Carl Humanns Beiträge zur archäologischen Erforschung Kleinasiens gehen weit über die seine heutige öffentliche Wahrnehmung prägende Erforschung Pergamons und die Entdeckung des Pergamonaltars hinaus. So untersuchte er mit Richard Bohn auch die bei Pergamon gelegene Stadt Aigai, erforschte mit C. Cichorius, W. Judeich und Fr. Winter die Nekropolen von Hierapolis (Pamukkale), unternahm zwischen 1890 und 1893 Ausgrabungen in Magnesia am Mäander und initiierte 1895 die systematische archäologische Erforschung Prienes. 1883 brach Humann zudem im Auftrag der Königlich-Preußischen Akademie der Wissenschaften mit Otto Puchstein in das Gebiet des antiken Königreichs Kommagene auf. Dort besuchten sie nicht nur das kurz zuvor entdeckte Grabheiligtum des kommagenischen Königs Antiochos‘ I. auf dem Nemrud Dağı, sondern unternahmen auch Reisen zu anderen Stätten der Region wie beispielsweise Gerger, Karakuş, Sesönk und Samosata, wo sie Inschriften und archäologische Zeugnisse aufnahmen. Diese Expedition, deren Ergebnisse in einer bis heute viel rezipierten Monographie „Reisen in Kleinasien und Nordsyrien“ publiziert wurden, steht am Beginn der archäologischen Erforschung dieser Landschaft.
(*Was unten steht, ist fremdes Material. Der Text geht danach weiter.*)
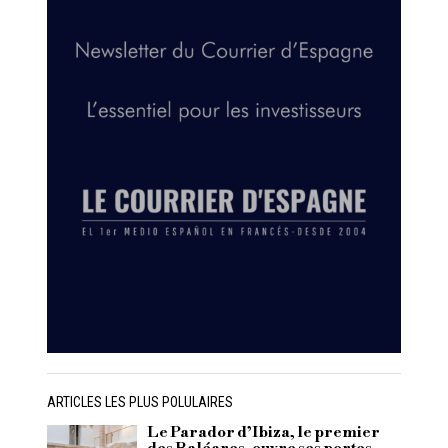
ARTICLES LES PLUS POLULAIRES
Le Parador d’Ibiza, le premier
Humann lebte seit 1873 bis zu seinem Tod in Smyrna. Im gleichen Jahr hatte er Louise Werwer geheiratet, mit der er vier Kinder bekam. Der türkischen Kultur fühlte er sich äußerst verbunden und pflegte enge Beziehungen zu seinen dortigen Mitmenschen. Am 12. April 1896 starb Carl Humann, der schon seit langem körperlich stark geschwächt war, im Alter von 57 Jahren und wurde in seiner Wahlheimat Smyrna begraben. 1967 wurden seine sterblichen Überreste, nachdem der katholische Friedhof in Izmir aufgelassen worden war, nach Pergamon überführt und auf der oberen Agora unter einer Granitplatte bestattet.
Carl Humann wurde für seine vielfältigen wissenschaftlichen Verdienste bereits zu Lebzeiten mit zahlreichen Ehren bedacht. So wurde er u. a. 1879 zum ordentlichen Mitglied des Deutschen Archäologischen Instituts ernannt, 1880 erfolgte die Verleihung der Ehrendoktorwürde durch die Philosophische Fakultät der Universität Greifswald und 1890 die Ernennung zum Ehrenbürger seiner Heimatstadt Steele. Nach seinem Tod wurden ihm weitere Ehren zuteil. In Steele (heute ein Stadtteil Essens) wurde 1935 ein Gymnasium nach ihm benannt und auf dem dortigen Kaiser-Otto-Platz, an dem sein Elternhaus gestanden hatte, steht heute eine Büste mit seinem Porträt. Dieses Bildnis geht auf eine von Adolf Brütt geschaffene Porträtbüste im Pergamon-Museum in Berlin zurück. Ebenfalls in Berlin finden sich in Brenzlauer-Berg eine Carl-Humann-Grundschule und ein Humannplatz.